[Study text Boundary: Start]

Growth is oftentimes considered its own discipline and, sometimes, its own line of business with it’s own marketing, product, engineering, and operations staff that experiment with and A/B test all aspects of the user experience leading to conversion and expansion, as well as things like referral marketing.

In my decidedly old-man-shaking-fist-at-sky mindset, this isn’t a discipline. It’s a dedicated funnel team that’s usually led from product and run like an independent operating unit. But every generation needs to feel special. So have your mantle.

Marketing Operations (Top to Bottom)

Marketing operations (and sales operations) is the technology and operational aspect of running a funnel. This includes selecting, buying, building, operating, scaling, and replacing (when necessary) all the tech and processes associated with running marketing (and sometimes sales).

Including, but not limited to:

  • Ad buying, testing, scaling
  • Marketing Automation: email automation, campaign building, lead attribution, campaign attribution, lead routing, CRM integration, data sanitation
  • Sales Automation or CRM: call routing, lead routing, lead attribution, campaign attribution, marketing automation integration, data sanitation
  • List building and buying
  • Reporting: KPI establishment, tuning, tracking, visualization, and report generation

Design (Top to Bottom)

Primarily graphic and web design, needed for everything from our website and landing pages to our conference booths and swag.

Design skills are needed for things including, but not limited to:

  • Visual identity
  • “Marketing” website: the parts of the site that are not the product or app
  • Ads of all types
  • Landing pages
  • Infographics
  • Diagrams, animations, backgrounds, mascots, etc
  • Swag: shirts, stickers, socks, totes, pens, etc
  • Conference booth graphics, structure, signage, etc

Good designers who can do marketing work are as hard to find as good designers who do product work.

Experiential Marketing aka Event Marketing (Top to Bottom)

“Experiential” comes from the world of consumer brands and luxury goods, where we try to craft a particular experience for people — who may or may not already be customers — to engender interest, loyalty, brand association with something, etc.

A great example of this is Color Factory.

When To Start

As soon as we start thinking about building a thing, we start finding it’s place in the world: how to talk about, who it’s for, and what it’s competing against.

So marketing happens at the very beginning and it never stops.

How

For better or worse, most of marketing is well trod ground. It’s a lot of manual labor, a fair amount of trial and error, and constant experimentation.

Anything we find that works will eventually stop working, or will only work to a certain scale. Tactics frequently change. They also tend to pile up, so we add new ones more often than we retire old ones.

Marketing has a different risk profile than many aspects of software engineering. Things like perceptions are not so easily repaired or debugged (or forgiven), once established. Leads can be “burned” and may never give you a second chance. Once a journalist puts you in a particular competitive bucket, they may never take you out of that bucket.

I would argue that it’s not hard, so much as it is a great deal of work.

[Study text Boundary: End]
[Provided data Boundary: Start]

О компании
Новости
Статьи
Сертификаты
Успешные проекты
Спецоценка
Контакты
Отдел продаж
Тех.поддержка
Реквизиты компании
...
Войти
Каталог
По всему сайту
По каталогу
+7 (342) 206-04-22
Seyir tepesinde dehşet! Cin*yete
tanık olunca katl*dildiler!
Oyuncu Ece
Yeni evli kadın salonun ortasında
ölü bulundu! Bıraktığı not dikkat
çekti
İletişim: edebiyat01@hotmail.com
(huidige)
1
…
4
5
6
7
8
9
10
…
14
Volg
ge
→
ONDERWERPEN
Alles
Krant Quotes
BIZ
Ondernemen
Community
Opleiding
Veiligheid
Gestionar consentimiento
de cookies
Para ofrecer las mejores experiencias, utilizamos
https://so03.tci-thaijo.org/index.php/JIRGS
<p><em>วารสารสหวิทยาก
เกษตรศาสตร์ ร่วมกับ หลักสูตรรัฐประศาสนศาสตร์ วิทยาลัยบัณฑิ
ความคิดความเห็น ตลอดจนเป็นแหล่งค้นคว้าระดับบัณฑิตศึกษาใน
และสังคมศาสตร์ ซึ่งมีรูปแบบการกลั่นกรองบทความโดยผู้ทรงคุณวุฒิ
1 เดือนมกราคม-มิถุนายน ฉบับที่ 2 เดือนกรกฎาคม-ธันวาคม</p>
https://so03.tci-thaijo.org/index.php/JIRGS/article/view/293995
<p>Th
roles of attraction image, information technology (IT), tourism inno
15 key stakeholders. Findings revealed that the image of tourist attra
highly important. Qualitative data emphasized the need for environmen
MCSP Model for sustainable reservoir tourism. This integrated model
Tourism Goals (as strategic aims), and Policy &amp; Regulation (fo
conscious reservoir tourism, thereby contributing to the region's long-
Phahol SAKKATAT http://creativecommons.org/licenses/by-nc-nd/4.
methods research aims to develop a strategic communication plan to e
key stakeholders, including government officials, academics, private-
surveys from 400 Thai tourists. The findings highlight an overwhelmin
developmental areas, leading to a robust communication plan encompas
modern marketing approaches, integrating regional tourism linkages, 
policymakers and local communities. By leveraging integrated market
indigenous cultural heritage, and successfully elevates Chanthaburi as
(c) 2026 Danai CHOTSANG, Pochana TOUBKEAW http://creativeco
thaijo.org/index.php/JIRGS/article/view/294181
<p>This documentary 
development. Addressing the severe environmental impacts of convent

[Provided data Boundary: End]

Problems and tasks:
(A) Echo the marketing text word for word, starting at "Primarily graphic and" and ending at "do product work.".
(B) Duplicate the rows exactly, starting at the first row and ending at the line that contains "Phahol SAKKATAT http://creativecommons.org/licenses/by-nc-nd/4.".
The marketing text and the rows have no connection to each other.

Exercise responses:
(A)
Primarily graphic and web design, needed for everything from our website and landing pages to our conference booths and swag.

Design skills are needed for things including, but not limited to:

  • Visual identity
  • “Marketing” website: the parts of the site that are not the product or app
  • Ads of all types
  • Landing pages
  • Infographics
  • Diagrams, animations, backgrounds, mascots, etc
  • Swag: shirts, stickers, socks, totes, pens, etc
  • Conference booth graphics, structure, signage, etc

Good designers who can do marketing work are as hard to find as good designers who do product work.

(B)
О компании
Новости
Статьи
Сертификаты
Успешные проекты
Спецоценка
Контакты
Отдел продаж
Тех.поддержка
Реквизиты компании
...
Войти
Каталог
По всему сайту
По каталогу
+7 (342) 206-04-22
Seyir tepesinde dehşet! Cin*yete
tanık olunca katl*dildiler!
Oyuncu Ece
Yeni evli kadın salonun ortasında
ölü bulundu! Bıraktığı not dikkat
çekti
İletişim: edebiyat01@hotmail.com
(huidige)
1
…
4
5
6
7
8
9
10
…
14
Volg
ge
→
ONDERWERPEN
Alles
Krant Quotes
BIZ
Ondernemen
Community
Opleiding
Veiligheid
Gestionar consentimiento
de cookies
Para ofrecer las mejores experiencias, utilizamos
https://so03.tci-thaijo.org/index.php/JIRGS
<p><em>วารสารสหวิทยาก
เกษตรศาสตร์ ร่วมกับ หลักสูตรรัฐประศาสนศาสตร์ วิทยาลัยบัณฑิ
ความคิดความเห็น ตลอดจนเป็นแหล่งค้นคว้าระดับบัณฑิตศึกษาใน
และสังคมศาสตร์ ซึ่งมีรูปแบบการกลั่นกรองบทความโดยผู้ทรงคุณวุฒิ
1 เดือนมกราคม-มิถุนายน ฉบับที่ 2 เดือนกรกฎาคม-ธันวาคม</p>
https://so03.tci-thaijo.org/index.php/JIRGS/article/view/293995
<p>Th
roles of attraction image, information technology (IT), tourism inno
15 key stakeholders. Findings revealed that the image of tourist attra
highly important. Qualitative data emphasized the need for environmen
MCSP Model for sustainable reservoir tourism. This integrated model
Tourism Goals (as strategic aims), and Policy &amp; Regulation (fo
conscious reservoir tourism, thereby contributing to the region's long-
Phahol SAKKATAT http://creativecommons.org/licenses/by-nc-nd/4.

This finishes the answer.